Perhaps more than any other declared GOP candidate, she is reviled and loved. The Gallup poll showed Bachmann with a high positive-intensity score among Republicans — a measurement that takes the percentage of people who have strong favorable impressions of a candidate and subtracts the percentage who feel strongly unfavorably — that trails only Romney and Herman Cain. Meanwhile, she’s drawn the most unabashed rancor from other quarters; Matt Taibbi’s recent Rolling Stone profile opens by characterizing her as a “religious zealot whose brain is a raging electrical storm of divine visions and paranoid delusions.”

Her announcement in Waterloo comes at the beginning of a four-day tour of Iowa, New Hampshire and South Carolina. There and beyond, she will continue to court the Tea Party and solidify herself as the candidate closest to their hearts, an easier feat so long as other politicians who might attract their money and affections, like Palin and Texas Governor Rick Perry, stay out of the race. Both critics and supporters see Bachmann as the candidate best positioned to fill the void left by Palin, the first big love of the Tea Party — and an equally sassy northern woman who trumpets social-conservative values and provides almost constant catharsis for those unhappy with Obama.

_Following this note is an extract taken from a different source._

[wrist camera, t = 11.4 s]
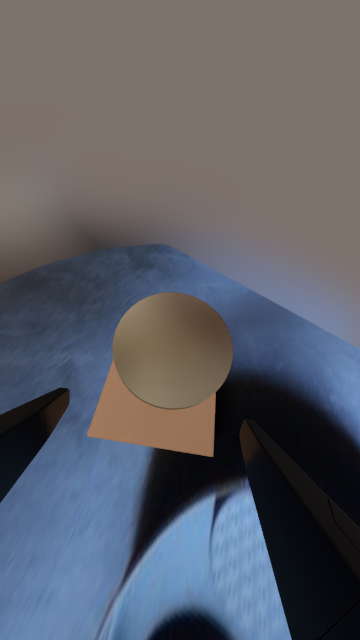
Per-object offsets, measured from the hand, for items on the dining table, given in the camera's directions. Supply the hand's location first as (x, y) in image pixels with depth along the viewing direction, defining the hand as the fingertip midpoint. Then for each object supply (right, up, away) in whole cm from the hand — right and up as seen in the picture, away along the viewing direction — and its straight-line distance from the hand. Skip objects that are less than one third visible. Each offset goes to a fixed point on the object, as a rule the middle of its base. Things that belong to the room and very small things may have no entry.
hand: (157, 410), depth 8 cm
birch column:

Bachmann will likely continue to lash out at her rivals when they undermine any of the three legs of the conservative stool, as she did against Romney when he refused to sign the Susan B. Anthony List’s anti-abortion pledge. And she will be busy keeping up her reputation for strong fundraising. She raised $13.5 million, more than any other member of the House, during the last election cycle, showing national support. But presidential fundraising can reach heights of $50 million per quarter. (We’ll know more about how well her skills are translating once the latest disclosures come out mid-July.)

Her campaign will be built around polarizing themes: her crusade against same-sex marriage; her continual suggestions that Obama and his policies are “anti-American”; and her Evangelical faith. Perhaps her greatest weapon is her emotional connection with members of the base, who feel like she is one of them, the heartland foil to the Establishment machine.

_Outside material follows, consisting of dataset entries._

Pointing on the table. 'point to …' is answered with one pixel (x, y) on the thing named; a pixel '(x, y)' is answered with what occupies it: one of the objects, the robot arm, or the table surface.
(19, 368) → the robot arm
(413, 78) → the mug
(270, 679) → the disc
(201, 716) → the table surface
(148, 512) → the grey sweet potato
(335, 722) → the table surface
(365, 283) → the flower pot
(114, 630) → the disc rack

This means she speaks the language of Iowa’s social conservatives, a “distinct advantage” Bachmann acknowledged yesterday on Fox News Sunday. “She is excited to make her formal announcement in her home state of Iowa, the place where her values were formed,” spokeswoman Alice Stewart tells TIME, adding that they “plan to spend a great deal of time in Iowa.” Bachmann doesn’t have the deepest résumé, but she has the excitement factor. She’s engaging to watch, a relaxed, colorful speaker who’s the only woman officially in the race. All of which bodes well for getting more attention during this revving-up stage.

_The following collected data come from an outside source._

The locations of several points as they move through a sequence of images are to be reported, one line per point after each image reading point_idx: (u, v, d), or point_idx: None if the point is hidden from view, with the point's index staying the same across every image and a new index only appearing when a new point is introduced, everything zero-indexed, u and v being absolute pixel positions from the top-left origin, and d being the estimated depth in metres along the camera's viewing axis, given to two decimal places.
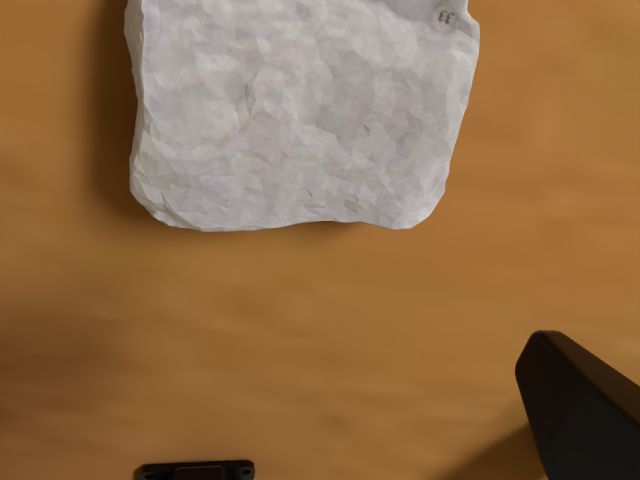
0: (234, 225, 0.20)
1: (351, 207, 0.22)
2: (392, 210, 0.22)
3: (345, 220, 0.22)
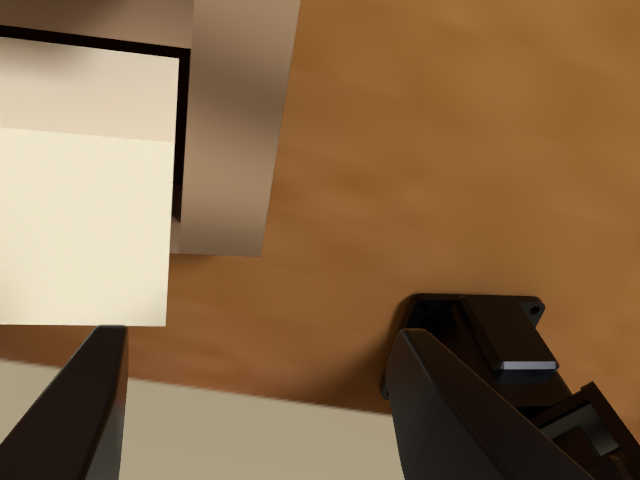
0: None
1: None
2: None
3: None
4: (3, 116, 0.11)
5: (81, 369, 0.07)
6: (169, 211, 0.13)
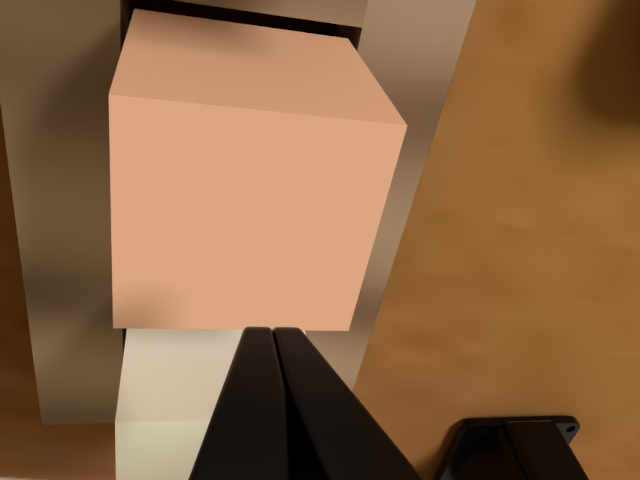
0: None
1: None
2: None
3: None
4: (194, 405, 0.14)
5: (248, 368, 0.08)
6: None
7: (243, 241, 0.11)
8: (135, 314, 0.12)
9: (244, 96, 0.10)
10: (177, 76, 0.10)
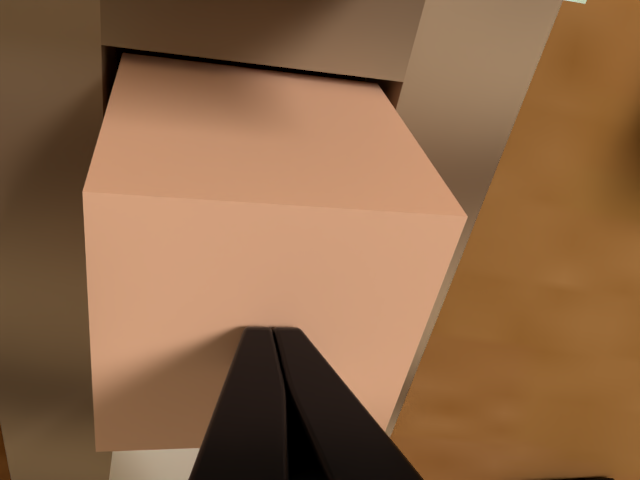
0: None
1: None
2: None
3: None
4: None
5: (248, 368, 0.08)
6: None
7: None
8: (123, 436, 0.10)
9: (260, 183, 0.08)
10: (173, 155, 0.08)
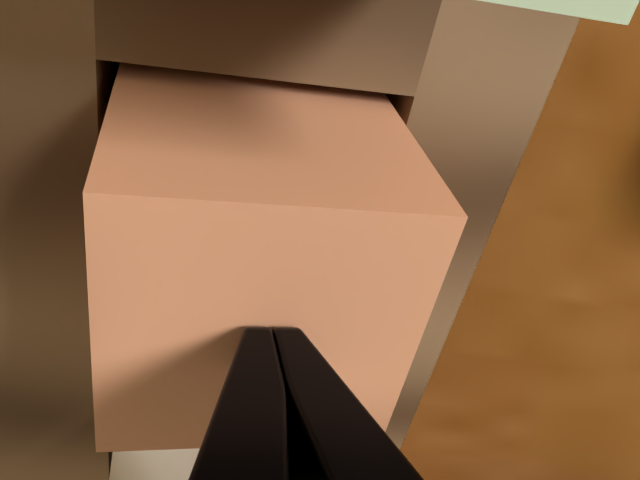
0: None
1: None
2: None
3: None
4: None
5: (248, 368, 0.08)
6: None
7: None
8: (123, 436, 0.10)
9: (260, 183, 0.08)
10: (173, 155, 0.08)
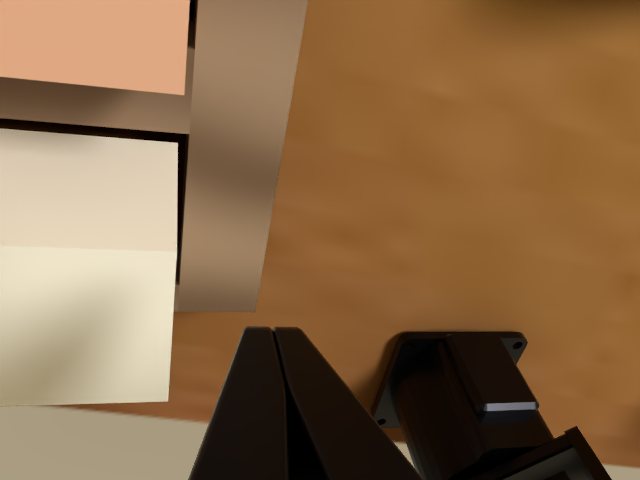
0: None
1: None
2: None
3: None
4: (18, 232, 0.12)
5: (248, 368, 0.08)
6: (172, 307, 0.14)
7: None
8: None
9: None
10: None
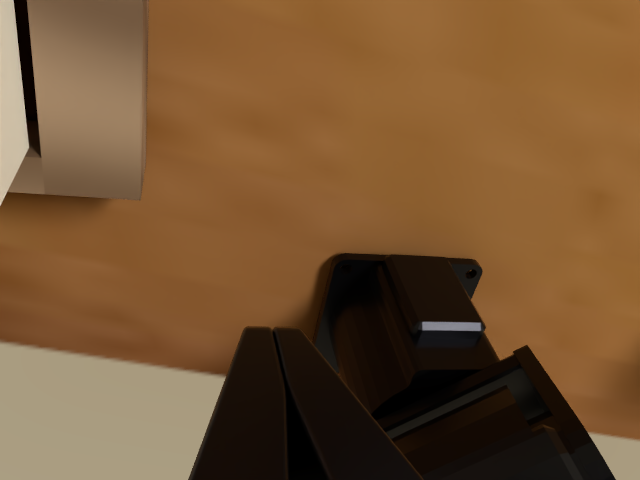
0: None
1: None
2: None
3: None
4: None
5: (248, 368, 0.08)
6: None
7: None
8: None
9: None
10: None
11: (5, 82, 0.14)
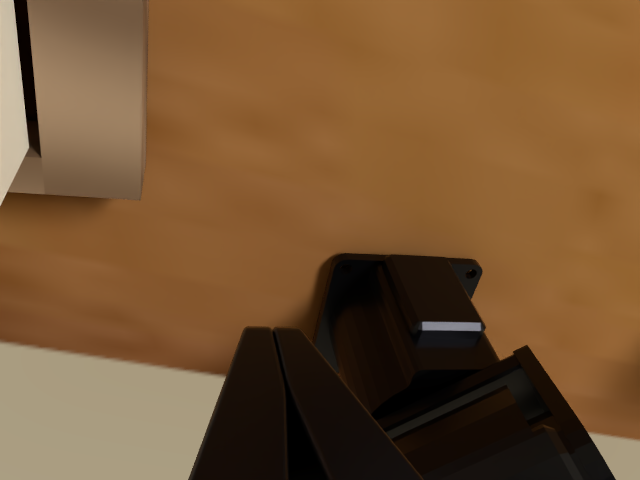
0: None
1: None
2: None
3: None
4: None
5: (248, 368, 0.08)
6: None
7: None
8: None
9: None
10: None
11: (5, 82, 0.14)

But her Fox interview also accentuated that she still needs to prove she has the chops to succeed in states where she lacks a distinct advantage. Discussing her gaffes, Fox News’ Chris Wallace asked Bachmann if she were “a flake.” She countered him with her biography and called the idea “insulting.” Historical flubs aside, the question is worth considering. She was accused of flaking on her district to make her name on the national stage, and forming such close ties with the Tea Party amounts to a certain amount of flaking on the Republican Party. The Tea Party proved a force in the 2010 elections, but it was a liability in places like New Hampshire. Even if Bachmann shines bright in Iowa, it will take much more convincing that she’s a candidate strong enough — and appealing enough — for the entire right to pin their hopes on in 2012.